- _EXERCISE DESCRIPTION_:
Copy the records below line by line and word for word, from the very first line through the line with "но [можно обрести]", omitting each picture.

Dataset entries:
"""

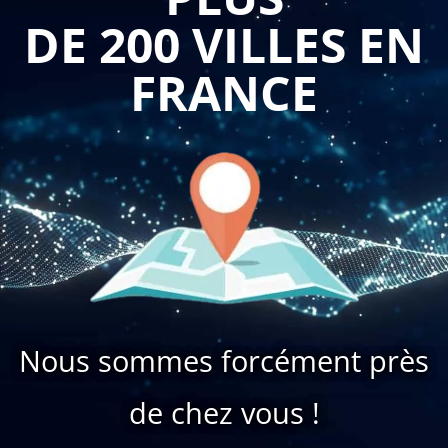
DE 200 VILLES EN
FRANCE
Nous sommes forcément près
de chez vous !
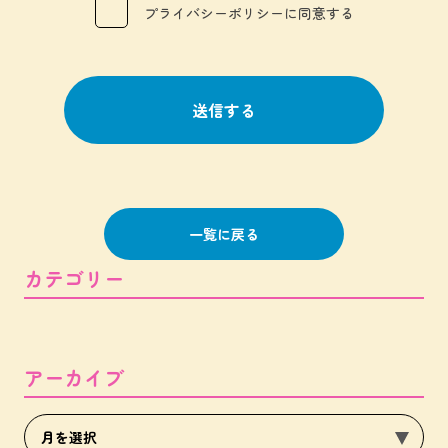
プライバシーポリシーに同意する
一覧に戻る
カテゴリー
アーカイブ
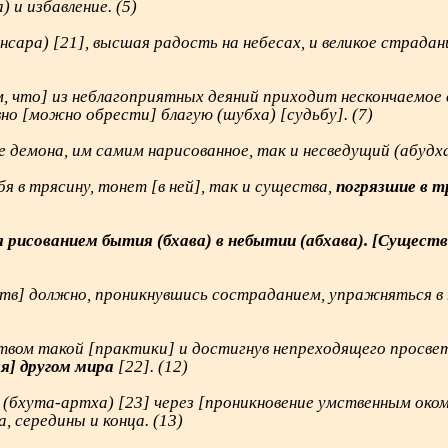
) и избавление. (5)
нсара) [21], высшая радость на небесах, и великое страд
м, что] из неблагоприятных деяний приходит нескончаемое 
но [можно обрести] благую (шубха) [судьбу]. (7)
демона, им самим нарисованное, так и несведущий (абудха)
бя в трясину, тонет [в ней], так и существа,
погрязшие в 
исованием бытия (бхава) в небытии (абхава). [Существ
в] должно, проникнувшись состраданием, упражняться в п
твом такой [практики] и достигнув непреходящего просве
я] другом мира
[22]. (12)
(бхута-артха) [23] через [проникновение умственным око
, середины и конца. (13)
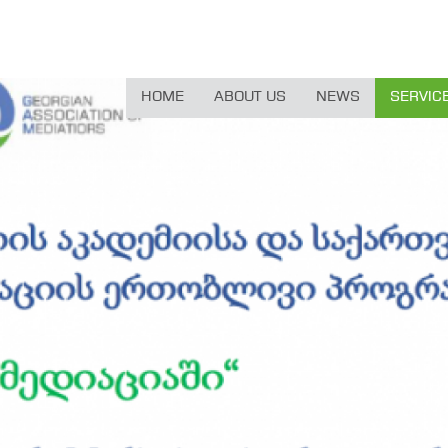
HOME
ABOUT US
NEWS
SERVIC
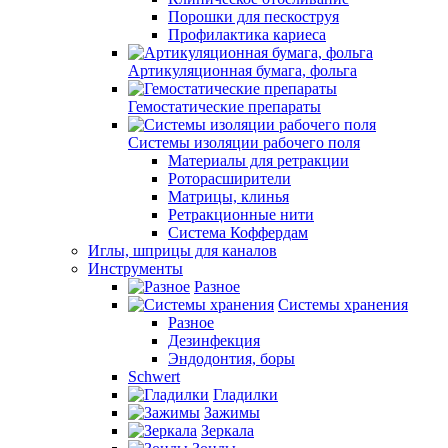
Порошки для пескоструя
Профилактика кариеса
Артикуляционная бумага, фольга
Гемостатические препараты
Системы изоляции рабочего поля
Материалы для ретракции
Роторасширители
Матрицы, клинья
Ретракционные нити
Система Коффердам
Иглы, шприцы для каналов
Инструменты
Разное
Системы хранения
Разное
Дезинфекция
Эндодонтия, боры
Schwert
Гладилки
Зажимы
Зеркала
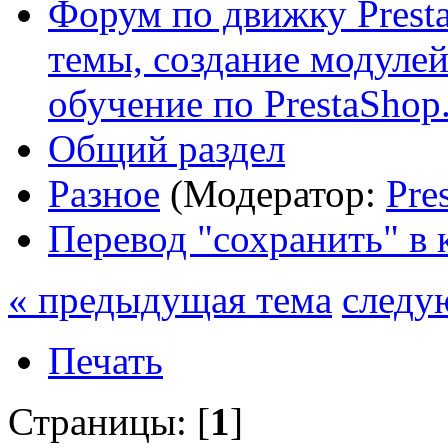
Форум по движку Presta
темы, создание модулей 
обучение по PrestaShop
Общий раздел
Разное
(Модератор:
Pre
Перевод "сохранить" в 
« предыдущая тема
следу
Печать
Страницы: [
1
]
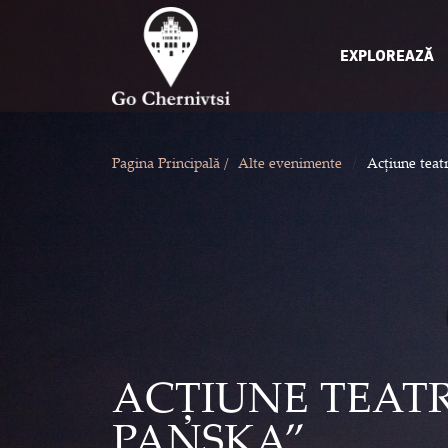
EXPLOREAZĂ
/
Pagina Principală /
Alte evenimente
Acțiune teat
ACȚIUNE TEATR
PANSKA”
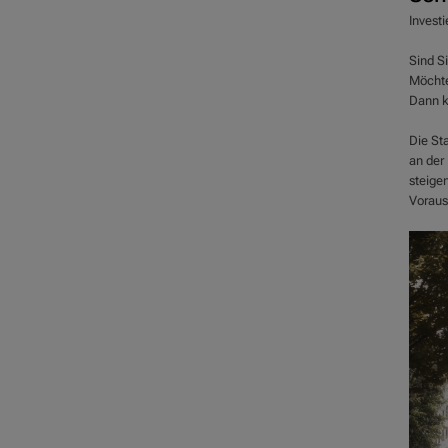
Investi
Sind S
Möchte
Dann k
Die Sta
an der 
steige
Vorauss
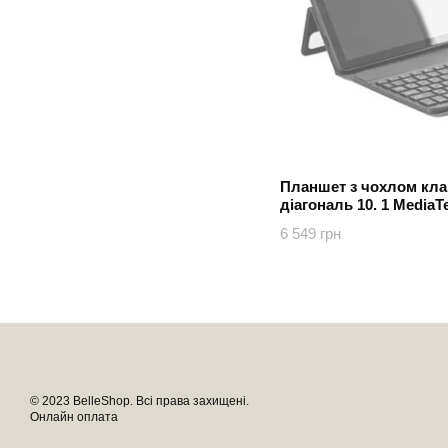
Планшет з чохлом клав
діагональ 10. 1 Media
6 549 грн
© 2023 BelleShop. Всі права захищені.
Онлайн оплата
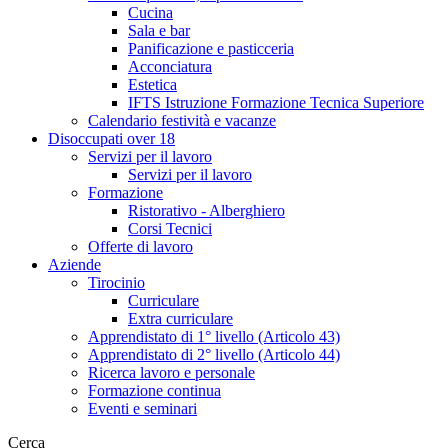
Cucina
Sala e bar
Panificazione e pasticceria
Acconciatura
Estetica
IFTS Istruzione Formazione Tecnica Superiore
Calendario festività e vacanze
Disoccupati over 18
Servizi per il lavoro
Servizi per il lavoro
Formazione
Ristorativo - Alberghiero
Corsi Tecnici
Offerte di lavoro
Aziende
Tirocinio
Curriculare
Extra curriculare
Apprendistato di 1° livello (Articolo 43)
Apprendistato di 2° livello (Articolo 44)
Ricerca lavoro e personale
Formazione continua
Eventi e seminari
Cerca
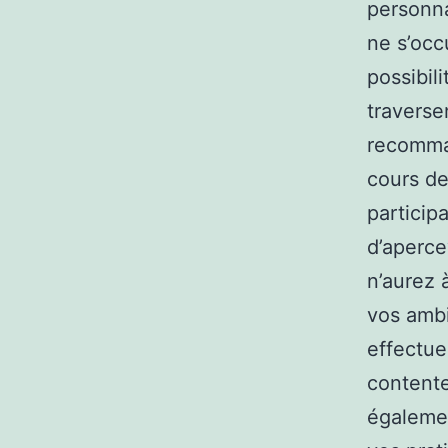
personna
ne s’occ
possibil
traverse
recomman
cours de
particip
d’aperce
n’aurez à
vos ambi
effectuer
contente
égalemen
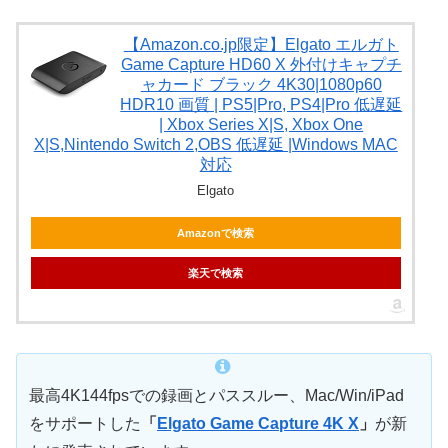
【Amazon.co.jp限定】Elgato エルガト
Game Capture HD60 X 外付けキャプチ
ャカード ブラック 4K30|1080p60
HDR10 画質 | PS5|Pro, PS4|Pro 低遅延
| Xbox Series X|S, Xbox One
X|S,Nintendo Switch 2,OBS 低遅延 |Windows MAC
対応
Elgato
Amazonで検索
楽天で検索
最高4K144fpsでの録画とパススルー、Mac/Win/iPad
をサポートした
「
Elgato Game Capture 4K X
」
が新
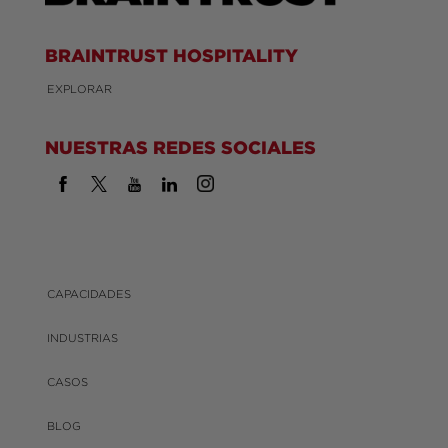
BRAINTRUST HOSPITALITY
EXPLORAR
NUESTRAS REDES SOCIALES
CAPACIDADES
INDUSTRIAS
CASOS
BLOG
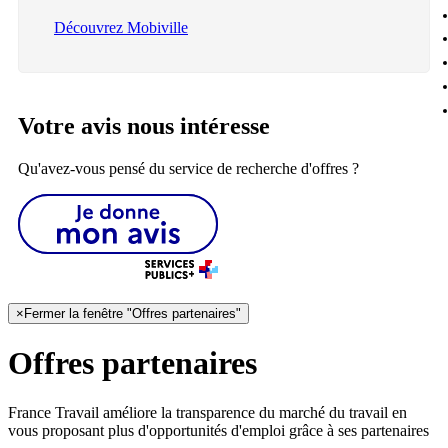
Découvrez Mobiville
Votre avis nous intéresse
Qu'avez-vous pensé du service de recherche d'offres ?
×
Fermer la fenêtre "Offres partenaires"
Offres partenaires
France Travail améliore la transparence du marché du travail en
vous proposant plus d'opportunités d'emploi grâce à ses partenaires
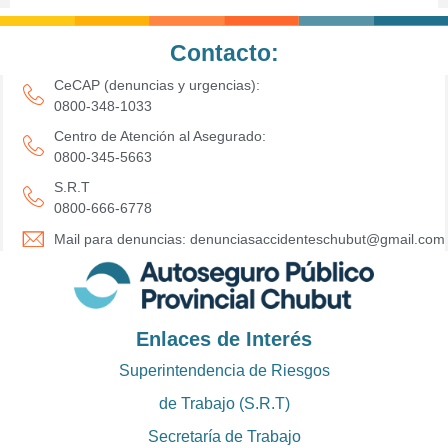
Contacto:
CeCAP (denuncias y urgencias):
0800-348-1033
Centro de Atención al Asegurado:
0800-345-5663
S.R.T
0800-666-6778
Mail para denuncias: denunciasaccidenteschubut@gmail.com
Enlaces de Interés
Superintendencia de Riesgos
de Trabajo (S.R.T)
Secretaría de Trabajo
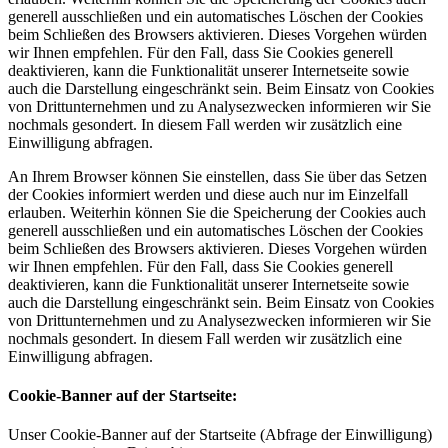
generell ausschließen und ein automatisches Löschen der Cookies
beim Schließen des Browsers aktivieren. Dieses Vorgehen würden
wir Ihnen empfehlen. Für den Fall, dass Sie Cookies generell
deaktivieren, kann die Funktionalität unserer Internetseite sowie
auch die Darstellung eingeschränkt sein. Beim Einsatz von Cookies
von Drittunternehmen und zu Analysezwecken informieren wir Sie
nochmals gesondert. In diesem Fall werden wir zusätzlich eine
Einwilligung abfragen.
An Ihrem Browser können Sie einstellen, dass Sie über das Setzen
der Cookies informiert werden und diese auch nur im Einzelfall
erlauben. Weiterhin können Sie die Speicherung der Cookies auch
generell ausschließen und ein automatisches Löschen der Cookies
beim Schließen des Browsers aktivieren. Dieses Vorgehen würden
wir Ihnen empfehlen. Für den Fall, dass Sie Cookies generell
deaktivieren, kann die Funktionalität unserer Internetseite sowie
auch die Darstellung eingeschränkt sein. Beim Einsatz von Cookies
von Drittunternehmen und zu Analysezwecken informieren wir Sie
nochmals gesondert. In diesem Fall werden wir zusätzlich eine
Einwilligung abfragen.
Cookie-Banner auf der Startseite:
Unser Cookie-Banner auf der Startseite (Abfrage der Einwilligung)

"""

- _SOLUTION_:
DE 200 VILLES EN
FRANCE
Nous sommes forcément près
de chez vous !
プライバシーポリシーに同意する
一覧に戻る
カテゴリー
アーカイブ
) и избавление. (5)
нсара) [21], высшая радость на небесах, и великое страд
м, что] из неблагоприятных деяний приходит нескончаемое 
но [можно обрести] благую (шубха) [судьбу]. (7)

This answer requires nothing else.